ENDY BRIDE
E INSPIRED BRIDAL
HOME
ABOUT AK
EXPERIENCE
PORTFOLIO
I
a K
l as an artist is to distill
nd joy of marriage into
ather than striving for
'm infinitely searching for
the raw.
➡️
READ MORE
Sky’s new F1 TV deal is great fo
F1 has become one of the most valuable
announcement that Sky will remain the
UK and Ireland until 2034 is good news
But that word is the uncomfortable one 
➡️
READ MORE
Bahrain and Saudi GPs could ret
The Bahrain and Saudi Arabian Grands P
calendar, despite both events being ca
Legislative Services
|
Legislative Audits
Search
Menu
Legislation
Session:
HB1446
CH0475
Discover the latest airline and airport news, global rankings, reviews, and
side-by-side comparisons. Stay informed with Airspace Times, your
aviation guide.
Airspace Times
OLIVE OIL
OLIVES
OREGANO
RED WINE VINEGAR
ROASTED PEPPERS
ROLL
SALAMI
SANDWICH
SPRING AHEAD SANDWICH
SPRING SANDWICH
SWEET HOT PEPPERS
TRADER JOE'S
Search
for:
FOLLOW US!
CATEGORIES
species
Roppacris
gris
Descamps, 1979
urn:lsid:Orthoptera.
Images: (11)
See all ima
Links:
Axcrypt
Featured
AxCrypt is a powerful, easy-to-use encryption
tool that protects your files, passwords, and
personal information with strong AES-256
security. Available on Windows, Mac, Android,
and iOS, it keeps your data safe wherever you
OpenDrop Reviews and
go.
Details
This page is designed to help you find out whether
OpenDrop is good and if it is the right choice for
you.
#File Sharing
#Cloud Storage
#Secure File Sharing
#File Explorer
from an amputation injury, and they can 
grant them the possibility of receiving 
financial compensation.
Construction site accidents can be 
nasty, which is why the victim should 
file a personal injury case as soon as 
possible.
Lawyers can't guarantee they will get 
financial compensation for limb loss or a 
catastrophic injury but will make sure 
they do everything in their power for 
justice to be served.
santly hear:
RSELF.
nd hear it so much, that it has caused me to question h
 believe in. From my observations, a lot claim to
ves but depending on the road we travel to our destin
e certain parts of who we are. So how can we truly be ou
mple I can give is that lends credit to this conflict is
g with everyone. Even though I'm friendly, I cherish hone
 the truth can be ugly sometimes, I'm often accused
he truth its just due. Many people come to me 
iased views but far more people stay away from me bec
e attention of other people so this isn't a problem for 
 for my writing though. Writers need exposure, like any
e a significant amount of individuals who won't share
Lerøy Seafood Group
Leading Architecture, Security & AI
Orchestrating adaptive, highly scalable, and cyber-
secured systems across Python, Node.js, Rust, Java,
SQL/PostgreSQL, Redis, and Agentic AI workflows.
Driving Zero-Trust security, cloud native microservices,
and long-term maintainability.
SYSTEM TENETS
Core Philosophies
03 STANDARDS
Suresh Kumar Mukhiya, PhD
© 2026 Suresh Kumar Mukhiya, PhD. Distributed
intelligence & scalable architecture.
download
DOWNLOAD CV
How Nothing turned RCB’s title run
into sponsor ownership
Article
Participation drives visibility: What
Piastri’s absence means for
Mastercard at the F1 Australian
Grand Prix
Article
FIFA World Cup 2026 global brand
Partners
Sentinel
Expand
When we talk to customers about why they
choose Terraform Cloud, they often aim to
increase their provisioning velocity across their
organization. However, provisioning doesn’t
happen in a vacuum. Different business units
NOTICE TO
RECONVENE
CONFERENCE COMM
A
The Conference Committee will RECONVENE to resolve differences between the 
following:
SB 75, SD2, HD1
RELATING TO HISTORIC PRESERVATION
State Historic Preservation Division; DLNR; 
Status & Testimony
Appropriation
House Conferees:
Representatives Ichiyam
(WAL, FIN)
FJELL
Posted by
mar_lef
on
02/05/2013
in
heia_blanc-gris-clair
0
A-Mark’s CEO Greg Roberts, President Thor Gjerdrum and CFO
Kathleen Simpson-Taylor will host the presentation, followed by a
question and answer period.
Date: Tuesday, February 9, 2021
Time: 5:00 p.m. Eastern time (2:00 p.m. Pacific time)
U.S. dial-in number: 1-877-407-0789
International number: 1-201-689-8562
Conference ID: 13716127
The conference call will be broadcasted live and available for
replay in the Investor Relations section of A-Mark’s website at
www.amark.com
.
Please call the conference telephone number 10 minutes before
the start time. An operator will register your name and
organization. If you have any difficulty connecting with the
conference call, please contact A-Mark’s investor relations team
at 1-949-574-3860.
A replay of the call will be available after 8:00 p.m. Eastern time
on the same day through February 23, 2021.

::::::::::

• [Aim of the exercise]: Copy out the text of every item above, line for line and word for word.

• [Written response]:
ENDY BRIDE
E INSPIRED BRIDAL
HOME
ABOUT AK
EXPERIENCE
PORTFOLIO
I
a K
l as an artist is to distill
nd joy of marriage into
ather than striving for
'm infinitely searching for
the raw.
➡️
READ MORE
Sky’s new F1 TV deal is great fo
F1 has become one of the most valuable
announcement that Sky will remain the
UK and Ireland until 2034 is good news
But that word is the uncomfortable one 
➡️
READ MORE
Bahrain and Saudi GPs could ret
The Bahrain and Saudi Arabian Grands P
calendar, despite both events being ca
Legislative Services
|
Legislative Audits
Search
Menu
Legislation
Session:
HB1446
CH0475
Discover the latest airline and airport news, global rankings, reviews, and
side-by-side comparisons. Stay informed with Airspace Times, your
aviation guide.
Airspace Times
OLIVE OIL
OLIVES
OREGANO
RED WINE VINEGAR
ROASTED PEPPERS
ROLL
SALAMI
SANDWICH
SPRING AHEAD SANDWICH
SPRING SANDWICH
SWEET HOT PEPPERS
TRADER JOE'S
Search
for:
FOLLOW US!
CATEGORIES
species
Roppacris
gris
Descamps, 1979
urn:lsid:Orthoptera.
Images: (11)
See all ima
Links:
Axcrypt
Featured
AxCrypt is a powerful, easy-to-use encryption
tool that protects your files, passwords, and
personal information with strong AES-256
security. Available on Windows, Mac, Android,
and iOS, it keeps your data safe wherever you
OpenDrop Reviews and
go.
Details
This page is designed to help you find out whether
OpenDrop is good and if it is the right choice for
you.
#File Sharing
#Cloud Storage
#Secure File Sharing
#File Explorer
from an amputation injury, and they can 
grant them the possibility of receiving 
financial compensation.
Construction site accidents can be 
nasty, which is why the victim should 
file a personal injury case as soon as 
possible.
Lawyers can't guarantee they will get 
financial compensation for limb loss or a 
catastrophic injury but will make sure 
they do everything in their power for 
justice to be served.
santly hear:
RSELF.
nd hear it so much, that it has caused me to question h
 believe in. From my observations, a lot claim to
ves but depending on the road we travel to our destin
e certain parts of who we are. So how can we truly be ou
mple I can give is that lends credit to this conflict is
g with everyone. Even though I'm friendly, I cherish hone
 the truth can be ugly sometimes, I'm often accused
he truth its just due. Many people come to me 
iased views but far more people stay away from me bec
e attention of other people so this isn't a problem for 
 for my writing though. Writers need exposure, like any
e a significant amount of individuals who won't share
Lerøy Seafood Group
Leading Architecture, Security & AI
Orchestrating adaptive, highly scalable, and cyber-
secured systems across Python, Node.js, Rust, Java,
SQL/PostgreSQL, Redis, and Agentic AI workflows.
Driving Zero-Trust security, cloud native microservices,
and long-term maintainability.
SYSTEM TENETS
Core Philosophies
03 STANDARDS
Suresh Kumar Mukhiya, PhD
© 2026 Suresh Kumar Mukhiya, PhD. Distributed
intelligence & scalable architecture.
download
DOWNLOAD CV
How Nothing turned RCB’s title run
into sponsor ownership
Article
Participation drives visibility: What
Piastri’s absence means for
Mastercard at the F1 Australian
Grand Prix
Article
FIFA World Cup 2026 global brand
Partners
Sentinel
Expand
When we talk to customers about why they
choose Terraform Cloud, they often aim to
increase their provisioning velocity across their
organization. However, provisioning doesn’t
happen in a vacuum. Different business units
NOTICE TO
RECONVENE
CONFERENCE COMM
A
The Conference Committee will RECONVENE to resolve differences between the 
following:
SB 75, SD2, HD1
RELATING TO HISTORIC PRESERVATION
State Historic Preservation Division; DLNR; 
Status & Testimony
Appropriation
House Conferees:
Representatives Ichiyam
(WAL, FIN)
FJELL
Posted by
mar_lef
on
02/05/2013
in
heia_blanc-gris-clair
0
A-Mark’s CEO Greg Roberts, President Thor Gjerdrum and CFO
Kathleen Simpson-Taylor will host the presentation, followed by a
question and answer period.
Date: Tuesday, February 9, 2021
Time: 5:00 p.m. Eastern time (2:00 p.m. Pacific time)
U.S. dial-in number: 1-877-407-0789
International number: 1-201-689-8562
Conference ID: 13716127
The conference call will be broadcasted live and available for
replay in the Investor Relations section of A-Mark’s website at
www.amark.com
.
Please call the conference telephone number 10 minutes before
the start time. An operator will register your name and
organization. If you have any difficulty connecting with the
conference call, please contact A-Mark’s investor relations team
at 1-949-574-3860.
A replay of the call will be available after 8:00 p.m. Eastern time
on the same day through February 23, 2021.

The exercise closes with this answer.